The Gregory Highway is either the most deadly place in Australia for ‘roos or there are a hell of a lot of ‘roos here. I think we’re talking big numbers of ‘roos if the carcasses on the side of the road are any indication. And they we start to see them. A couple here; a trio there.
And in the wheat fields along to road we see flocks of emus, literally. This ostrich-like bird is usually seen in one’s and two’s. Here we’re seeing groups of 5 and 6. I don’t know why. The good news is that we’ve never seen them in the road and never seen emu road kill. Good thing. This tall bird would probably end up in a car’s windshield. That would be very ugly for us and the bird if the bird died. A wounded emu would probably be even worse.
We pull into Clermont at about 6PM. Clermont is an old farming and cattle center for this region. But since coal has become big business, the mining industry dominates. The town still touts its farming and cattle heritage but most of the businesses, vehicles and company signage (Rio Tinto, et al) point to the 800 pound gorilla in the room, the mining industry.
Some time back, we had seen a huge tailing field, a veritable mountain of overburden stretching for over a mile and running along the road, a couple mile long conveyor. We couldn’t see it but we could just imagine the size of the open pit coal mine on the other side of the overburden mountain. And that was just one of the mines operating in the area.
Not only is coal the major fuel used in the production of energy (remember that when an Aussie starts talking about greenhouse effect and CO2 gas emissions), it is also a huge exporter of coal to China, the other greenhouse effect denier in this hemisphere. The cheap coal produces cheap electricity and that hurts the adoption of solar powered electricity production in a country with large areas that are very favorable to the use of photovoltaics.

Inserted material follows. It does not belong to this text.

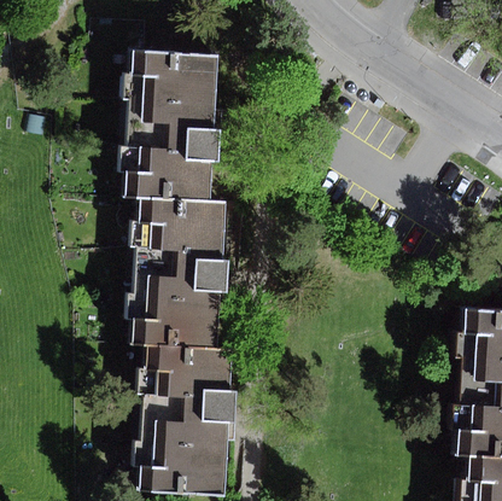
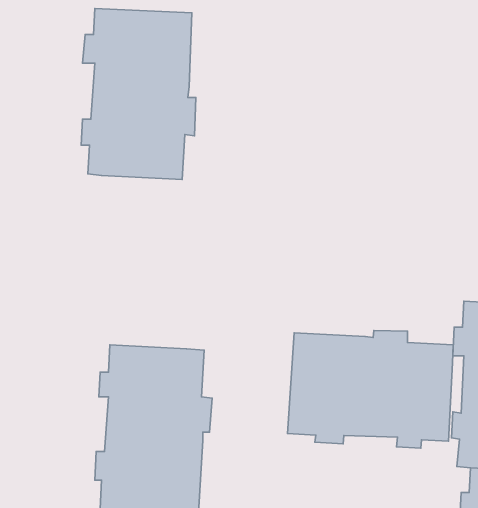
building: [127,198,230,351] -> none
building: none -> [288,330,453,448]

Of course, the battle is between money and the environment and, not unexpectedly, money is winning. The export of coal and other minerals generates huge foreign reserves and is the driving force behind the booming Aussie economy.
The economic slow down in China may have the financial and government quarters wringing their hands and worrying that the sky may be falling but there is no evidence of that in the economy that we’ve seen.

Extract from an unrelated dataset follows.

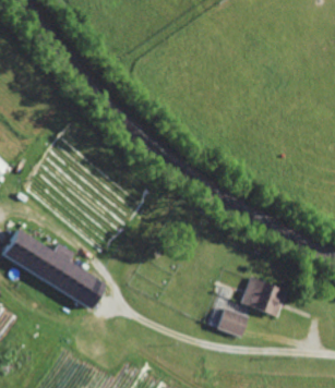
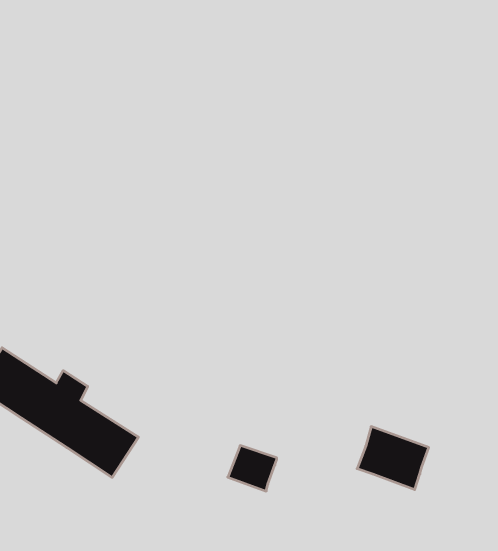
building: [217,308,248,337] -> [228,446,277,491]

Things are booming, including inflation. The world-wide inflation standard, the cost of 2 cases of beer, has hit a new all time high here in Oz: AUD100 (about $112) for 2 cases of mediocre beer. I’ll probably do a rant on the state of Australian beer, disappointing for a country that drinks beer with almost a religious fervor.
We finally, find a hotel for the night. The Commercial Hotel, an old but very charming all wood building built around the beginning of the 1900’s. It was originally built down in the flats along the almost non-existent river that was once the location of the town proper. In 1912 a great flood destroyed the town but not the hotel. It was transported to it’s current location intact and has been operating continuously every since.
We get our rooms (only single available) and they both open out on to a huge 2nd floor veranda. Pull up a table and open a bottle of so-so cabernet merlot blended wine. There’s a good breeze blowing and the temperature has dropped significantly. And, with the cloud shield from the cyclone just starting to cover the area, the sunset is spectacular.
We have a good dinner and then back to our rooms. There’s a good Internet connection so I upload some pictures and blog posts. Then some Aussie Open tennis on the telly. Wake up to turn off the telly. Give up for the night.